En se mettant à hauteur d’enfant, Giovanni di Gregorio et Grégory Panaccione abordent avec subtilité un sujet grave, la pédophilie, et font, par la même occasion, remonter les terreurs enfantines du lecteur adulte que nous sommes. Une franche réussite !
Mattéo, dix ans, semble vivre une enfance heureuse dans le pavillon familial, entre ses parents bienveillants et son chien Tommy, si ce n’est ces cauchemars récurrents qui l’assaillent en pleine nuit. Et puis il y a cette ombre en embuscade, celle de ce mystérieux « homme en noir » qui provoque chez lui des peurs panique et lui gâche un peu sa joie de vivre au quotidien. Mais Mattéo ne veut rien dire à ses parents et préfère s’inventer un monde imaginaire… jusqu’à l’heure du coucher où ressurgit systématiquement cette peur du noir…
Auteur prolifique, Gregory Panaccione n’a conservé que sa casquette de dessinateur pour revenir avec un récit scénarisé par Giovanni di Gregorio. Si L’Homme en noir a trait au monde de l’enfance, il aborde un thème grave, celui de la pédophilie. La narration efficace, tout en subtilité et en évitant l’écueil du voyeurisme, va permettre à Panaccione d’y déployer toute sa créativité, le dessin contenant ici une réelle valeur ajoutée.
Le récit démarre avec cette ombre noire et inquiétante, qui plane tel un gigantesque croquemitaine sur une barre d’immeuble HLM aux dimensions démesurées, puis embraye vers un registre beaucoup plus rassurant.
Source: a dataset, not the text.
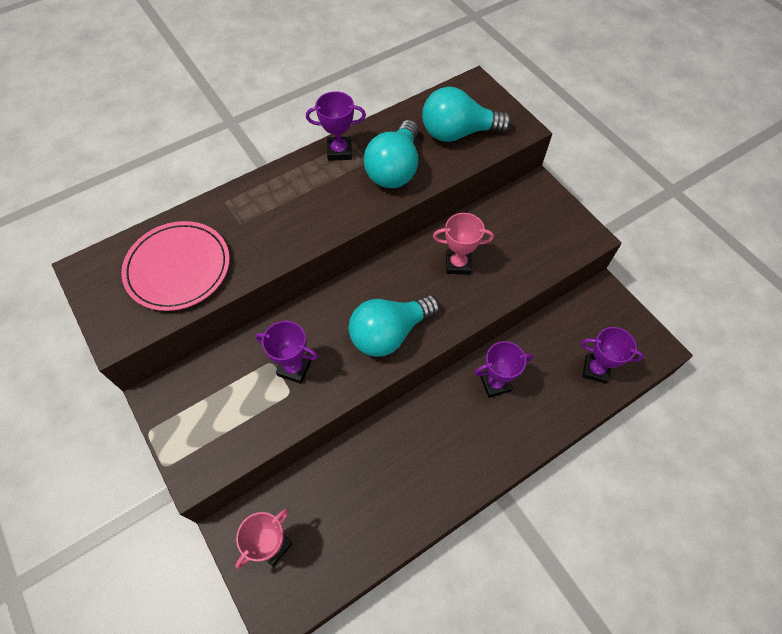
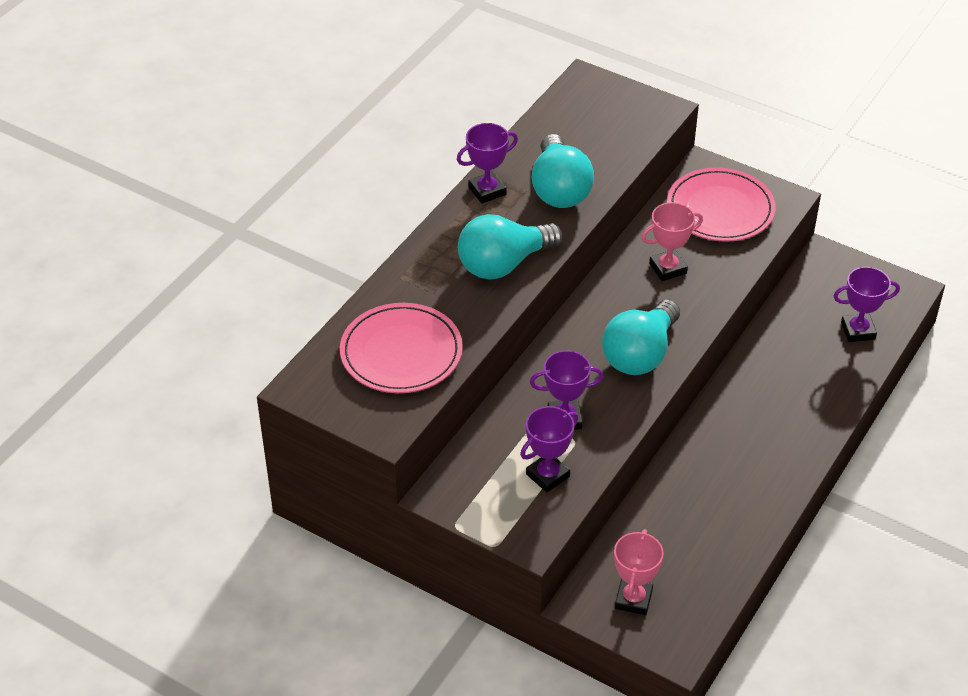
camera: 25 degrees left, 15 degrees down
(458, 133) = (601, 134): turquoise light bulb -> turquoise light bulb (503, 264)
(495, 383) = (764, 379): purple trophy -> purple trophy (547, 475)
(530, 227) = (720, 209): none -> pink plate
Dans un avenant pavillon familial, Mattéo est réveillé par sa mère, c’est l’heure d’aller à l’école ! Le garçonnet émerge à peine d’un cauchemar saturé de visions terrifiantes du fameux homme en noir. Mais heureusement le quotidien familier reprend vite ses droits avec l’irruption du chiot Tommy, turbulent compagnon de Mattéo, qui vient le couvrir de léchouilles bien baveuses. Pour un peu, on se croirait dans Boule et Bill, allusion évidente à l’insouciance du jeune âge… Mattéo ressemblerait presque à tous les garçons de son âge, si ce n’est pour son côté hyperactif, ces mictions récurrentes durant son sommeil ou ces sautes d’humeur lorsque par exemple son copain Ivan lui parle de l’homme en noir. Peu à peu, les obsessions du gamin vont s’imposer au fil de l’histoire, notamment cette peur du noir incontrôlable quand vient l’heure de dormir. Et de plus en plus, il montrera un visage accablé par la tristesse et l’angoisse. Jusqu’au dénouement final, où jaillira la terrible vérité, que le déni dans lequel s’est barricadé Mattéo ne suffira plus à contenir. C’est alors que le sol se dérobera brutalement sous ses pieds…
D’un point de vue graphique, ce qui frappe est le contraste entre l’univers coloré du gosse et ses cauchemars représentés dans des tonalités très sombres, comme celles où Panaccione avait excellé dans un de ces récents opus, La Petite Lumière. Les pleines pages panoramiques renforcent l’aspect absolument terrifiant de l’homme en noir (faisant que cette BD n’est peut-être pas à mettre entre toutes les mains !) et décuplent la sensation de vertige, lorsque Mattéo rêve qu’il chute du haut de cet immeuble sinistre d’où se dégage une cruelle solitude, avec ces silhouettes mélancoliques contemplant la laideur des inhumaines cages à poules environnantes.
L’Homme en noir s’avère indiscutablement une réussite où les partitions graphiques et narratives sont totalement en phase sur un sujet de société extrêmement délicat. Sans doute plus répandue qu’on aurait tendance à le croire (160.000 enfants sont victimes de violences sexuelles chaque année, les agresseurs étant à 80% issus de la famille selon les témoignages recueillis), la pédophilie prospère sur la loi du silence et la manipulation retorse d’individus certes détraqués psychologiquement mais hautement dangereux. Les auteurs tentent ici de nous avertir, avec subtilité, de certains signes qui font que l’on devrait s’inquiéter pour les jeunes victimes murées dans un silence mortifère, ces dernières/celles-ci risquant de voir leur enfance littéralement broyée par leurs prédateurs.